아래 기록의 모든 줄을 다시 적되, "Section vaudoise" 부분은 전부 "Section lausannoise" 표현으로 바꾸고 나머지는 그대로 두세요.

### 기록
==================================================
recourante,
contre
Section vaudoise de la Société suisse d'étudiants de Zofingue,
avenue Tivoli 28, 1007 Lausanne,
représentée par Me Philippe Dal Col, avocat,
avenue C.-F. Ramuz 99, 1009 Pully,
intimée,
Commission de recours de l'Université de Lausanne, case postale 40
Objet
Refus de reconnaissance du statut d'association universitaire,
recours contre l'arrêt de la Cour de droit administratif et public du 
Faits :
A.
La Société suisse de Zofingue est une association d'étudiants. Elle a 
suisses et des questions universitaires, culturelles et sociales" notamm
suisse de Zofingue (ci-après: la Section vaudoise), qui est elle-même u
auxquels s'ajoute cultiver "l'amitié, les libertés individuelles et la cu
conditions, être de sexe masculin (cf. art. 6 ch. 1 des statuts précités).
==================================================
### 답안 칸
recourante,
contre
Section lausannoise de la Société suisse d'étudiants de Zofingue,
avenue Tivoli 28, 1007 Lausanne,
représentée par Me Philippe Dal Col, avocat,
avenue C.-F. Ramuz 99, 1009 Pully,
intimée,
Commission de recours de l'Université de Lausanne, case postale 40
Objet
Refus de reconnaissance du statut d'association universitaire,
recours contre l'arrêt de la Cour de droit administratif et public du 
Faits :
A.
La Société suisse de Zofingue est une association d'étudiants. Elle a 
suisses et des questions universitaires, culturelles et sociales" notamm
suisse de Zofingue (ci-après: la Section lausannoise), qui est elle-même u
auxquels s'ajoute cultiver "l'amitié, les libertés individuelles et la cu
conditions, être de sexe masculin (cf. art. 6 ch. 1 des statuts précités).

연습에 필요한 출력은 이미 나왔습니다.